*WHAT IS NEEDED*
Copy out all of the material with "catalogue" swapped for "catalog" and every other part left unchanged. Leave out the pictures.

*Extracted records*

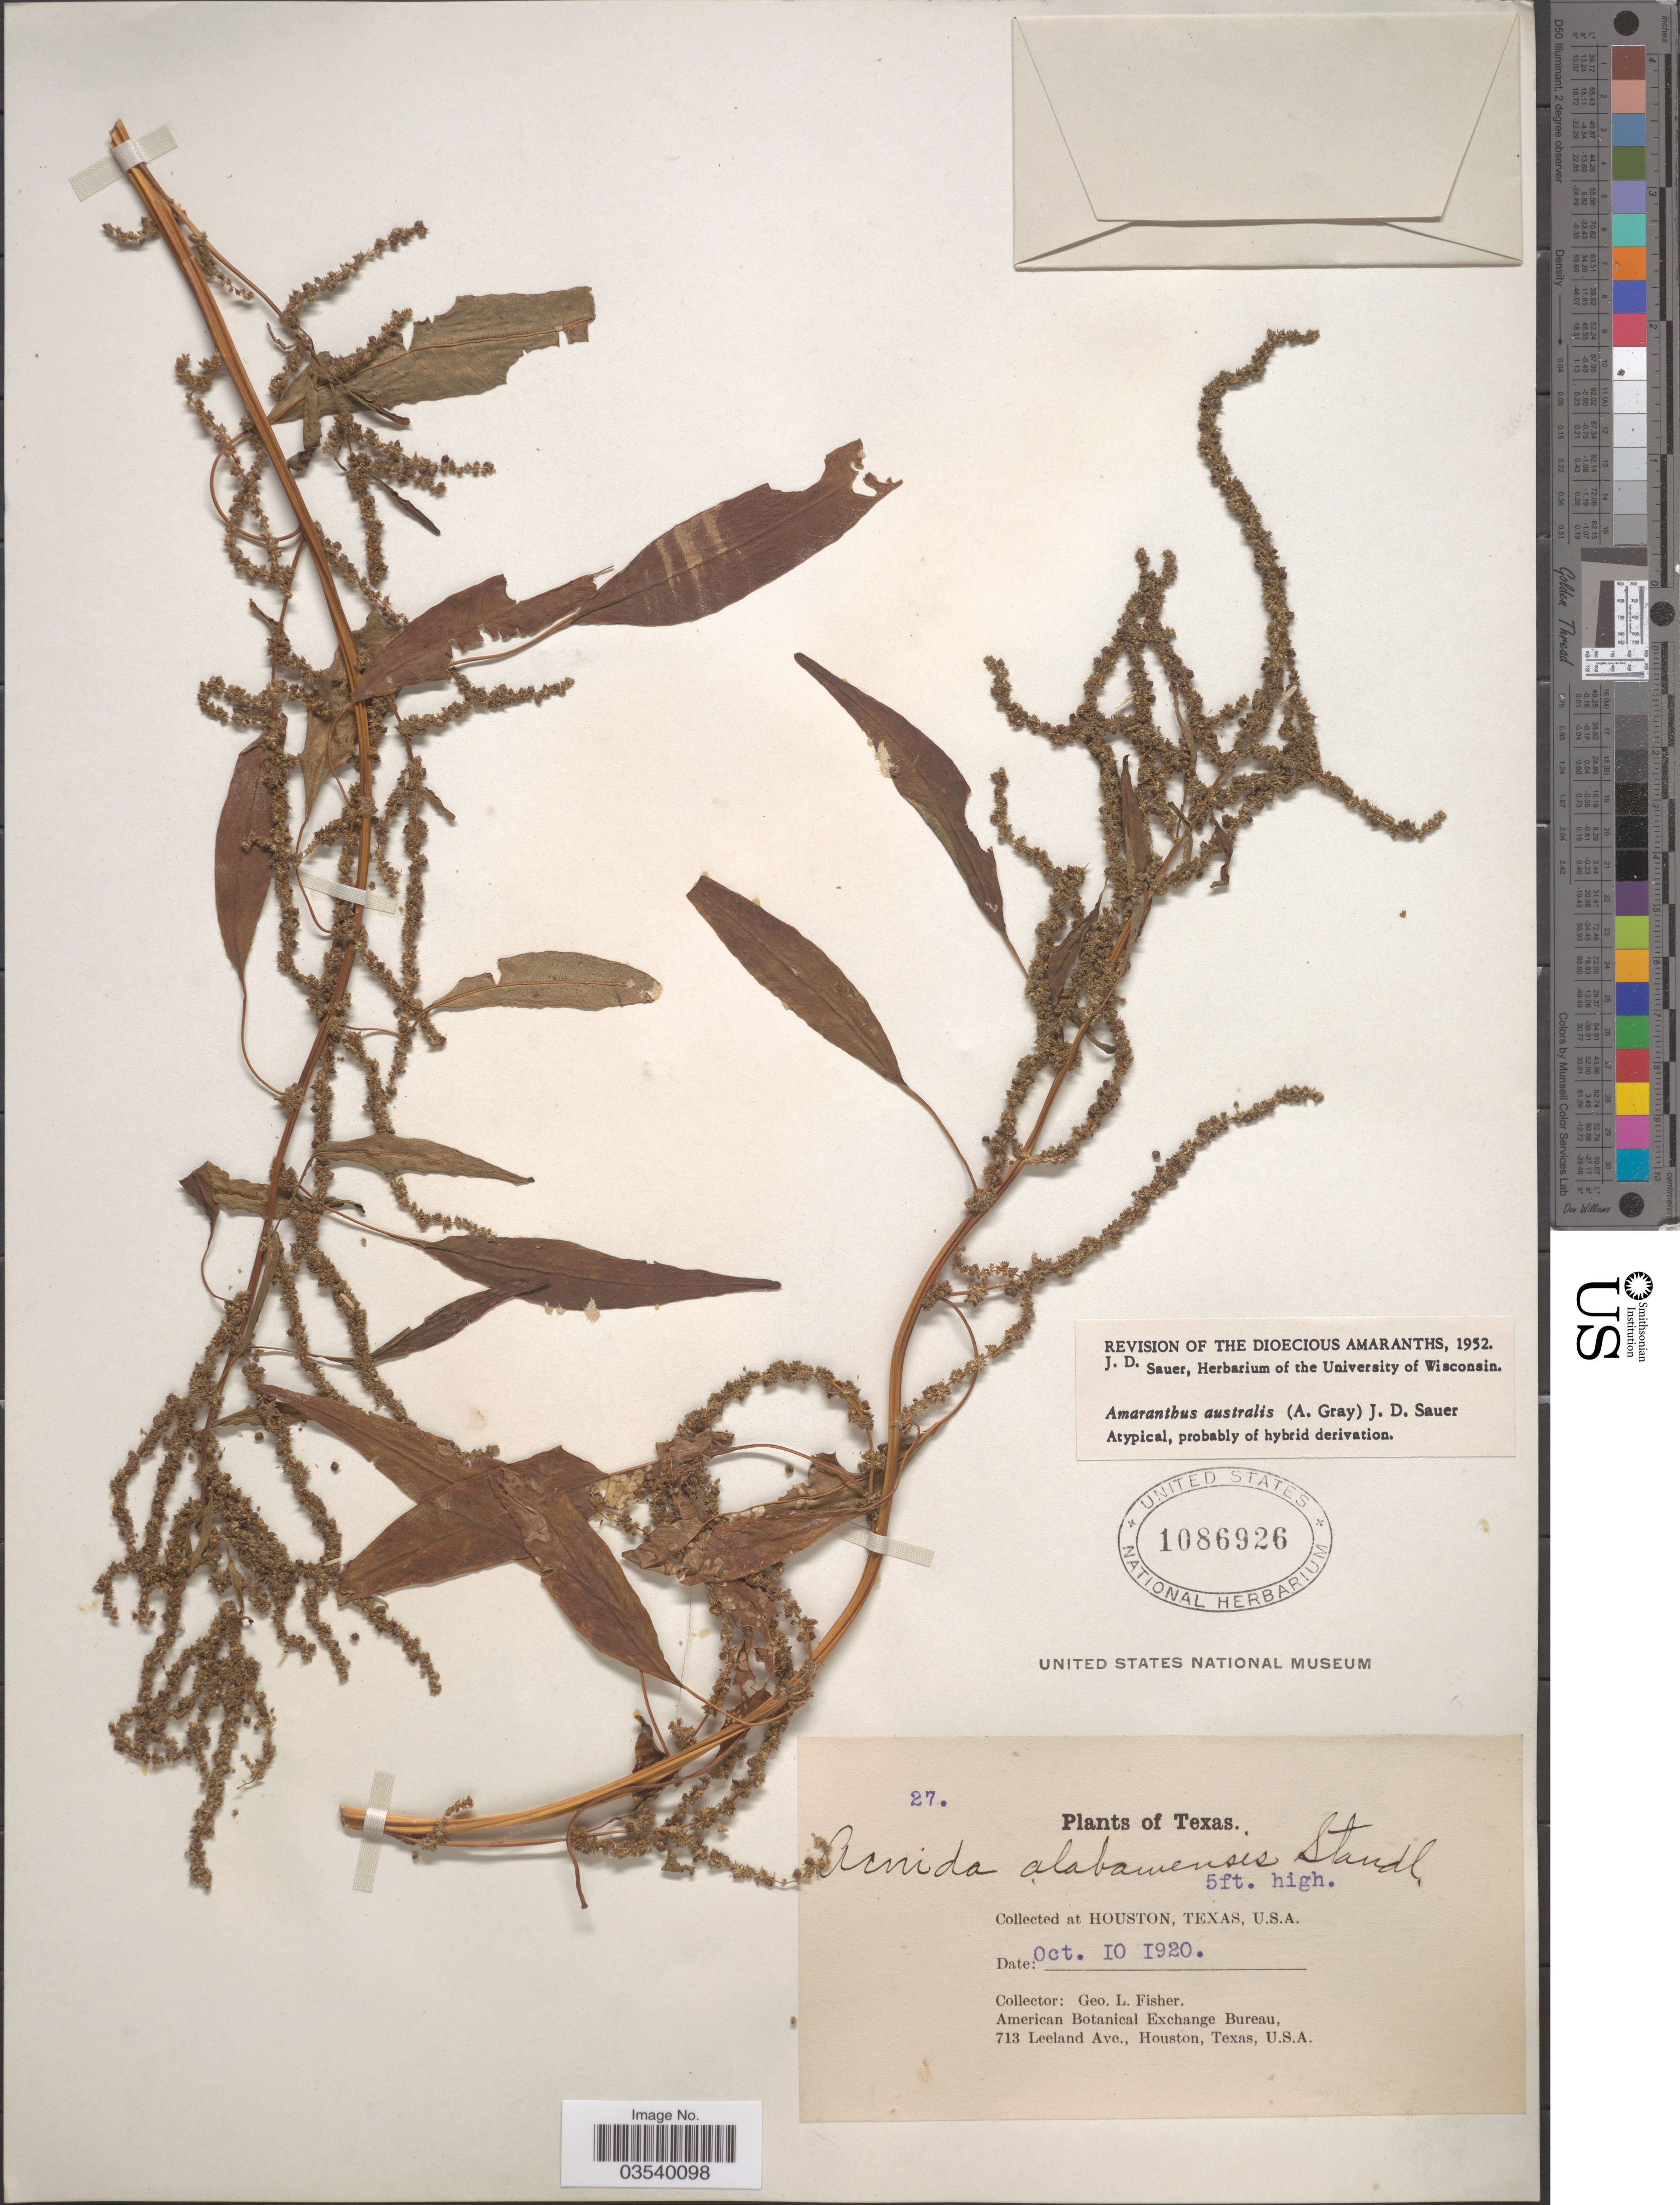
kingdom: Plantae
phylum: Tracheophyta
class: Magnoliopsida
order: Caryophyllales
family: Amaranthaceae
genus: Amaranthus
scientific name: Amaranthus australis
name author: (A. Gray) J.D. Sauer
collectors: G. L. Fisher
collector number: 27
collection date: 1920-10-10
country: United States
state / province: Texas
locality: Houston.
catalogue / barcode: US 1086926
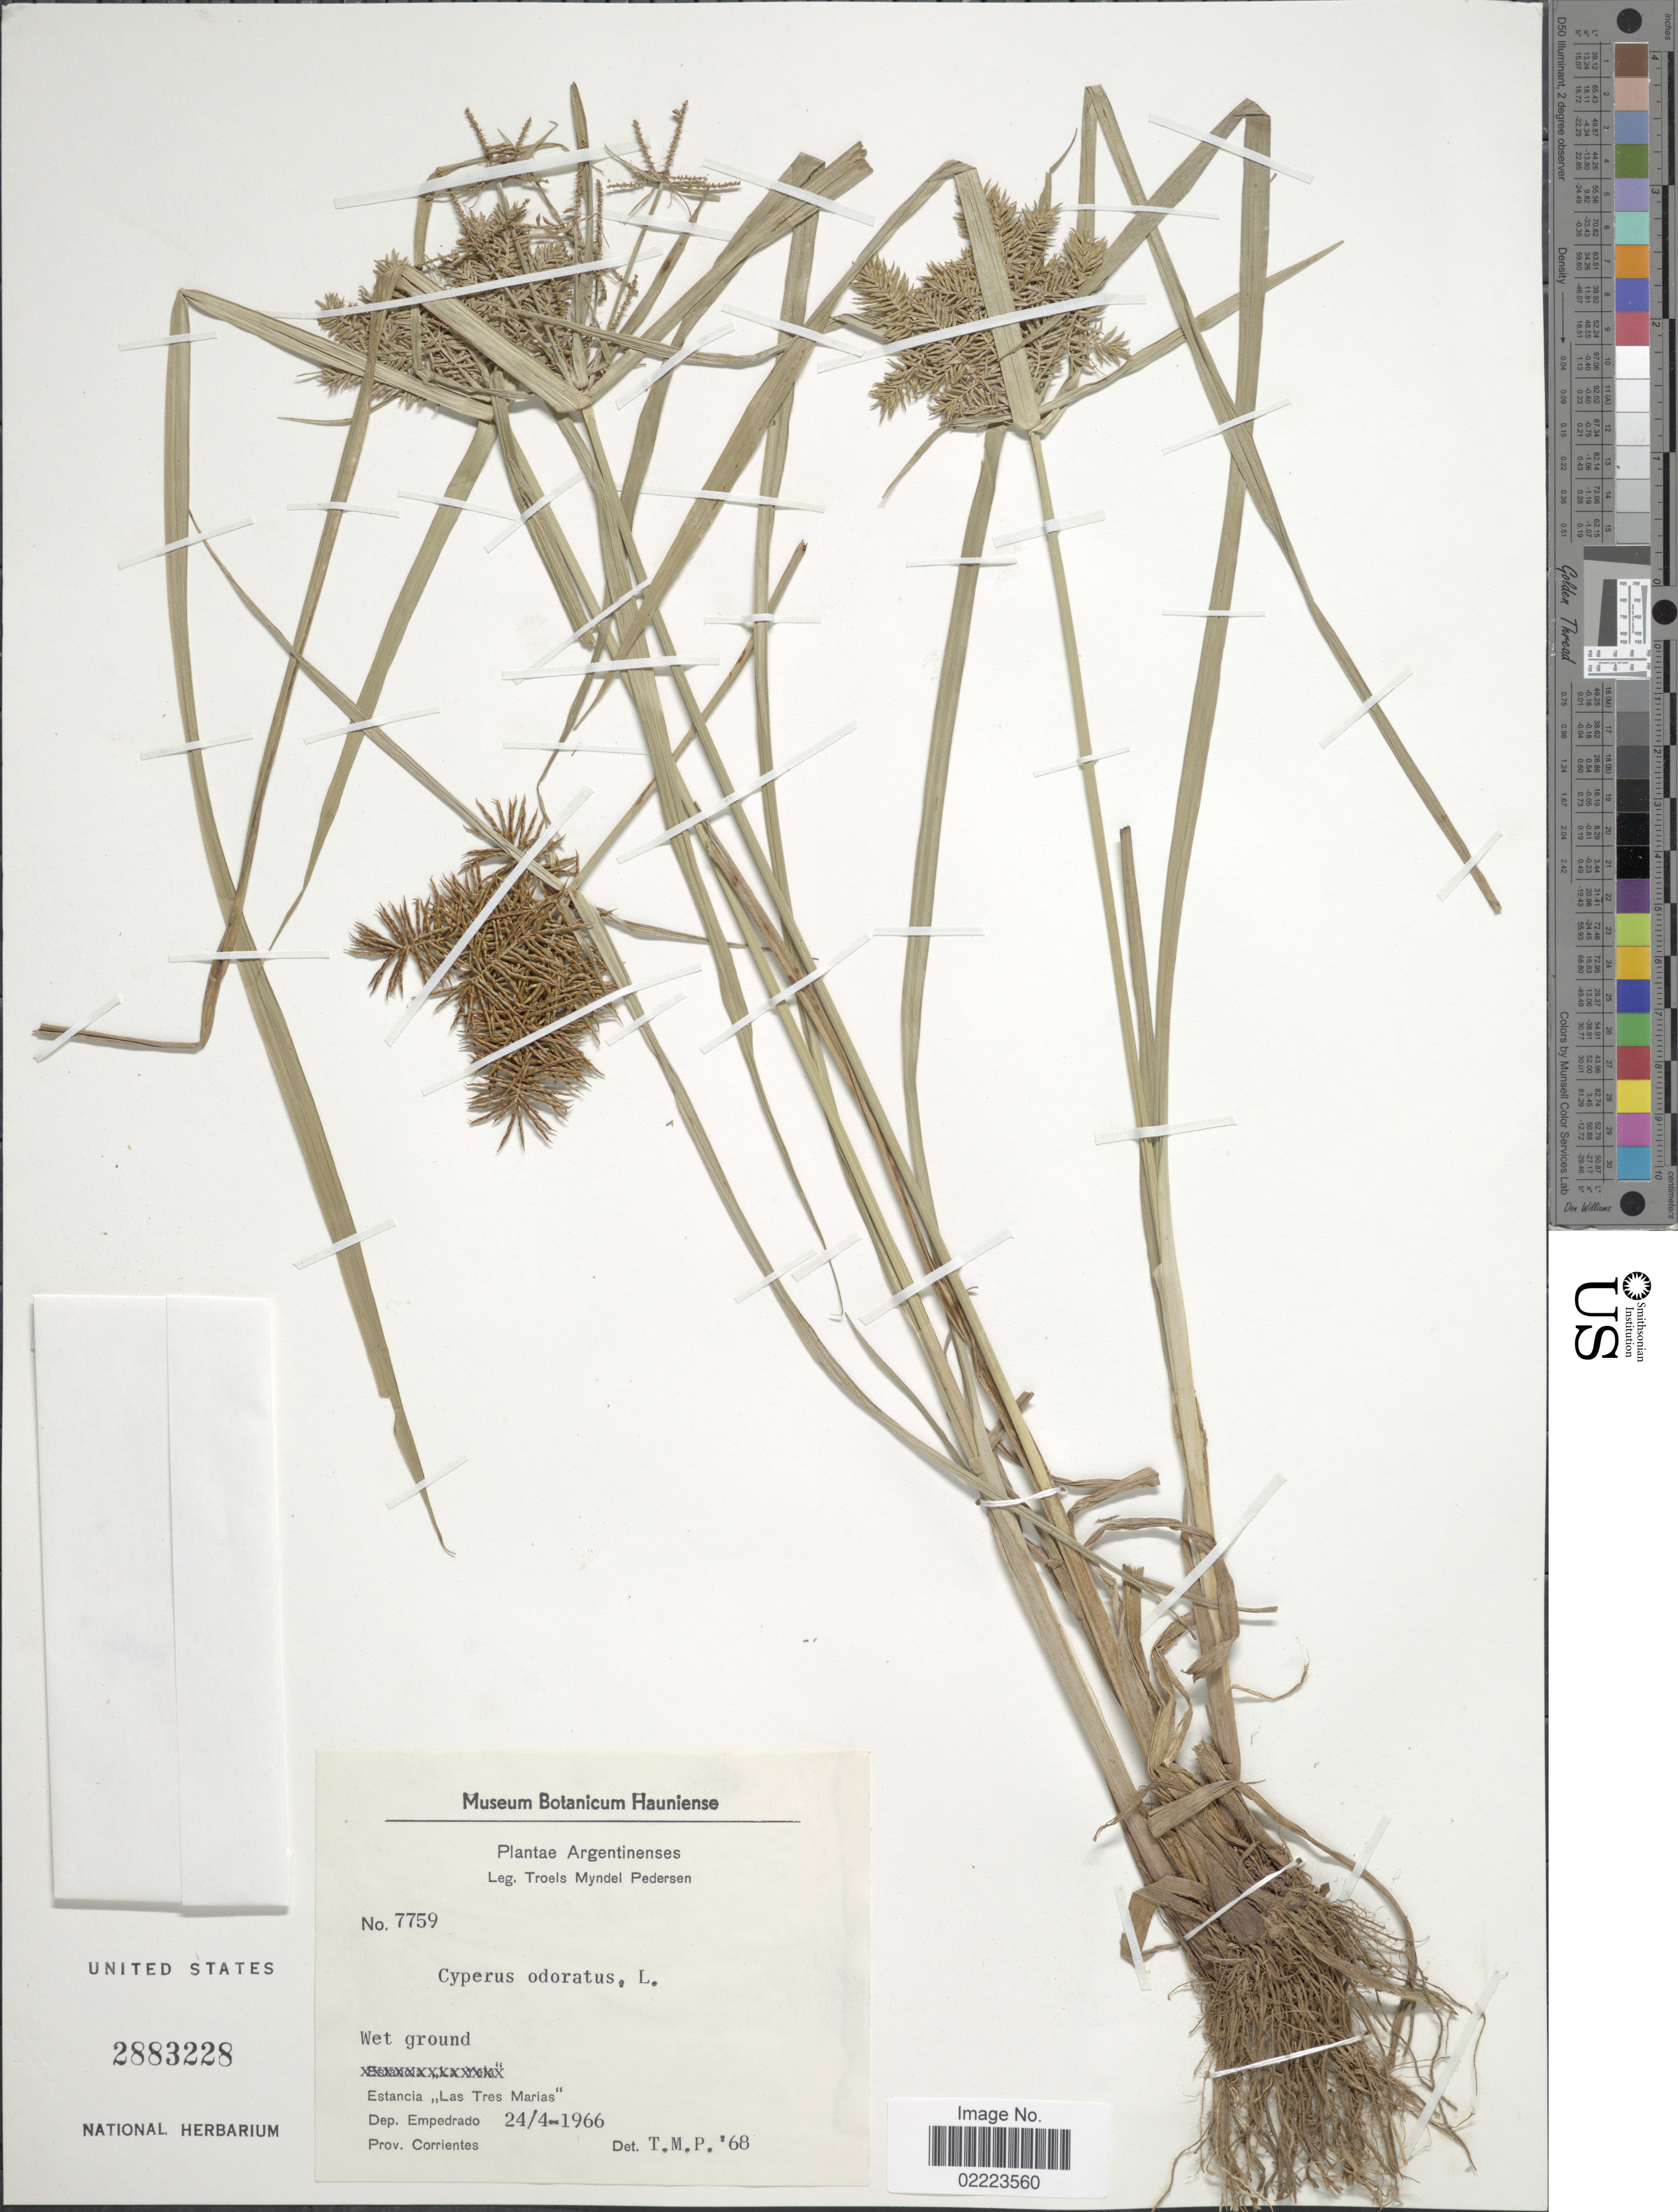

*RESPONSE TO THE TASK*
kingdom: Plantae
phylum: Tracheophyta
class: Magnoliopsida
order: Caryophyllales
family: Amaranthaceae
genus: Amaranthus
scientific name: Amaranthus australis
name author: (A. Gray) J.D. Sauer
collectors: G. L. Fisher
collector number: 27
collection date: 1920-10-10
country: United States
state / province: Texas
locality: Houston.
catalog / barcode: US 1086926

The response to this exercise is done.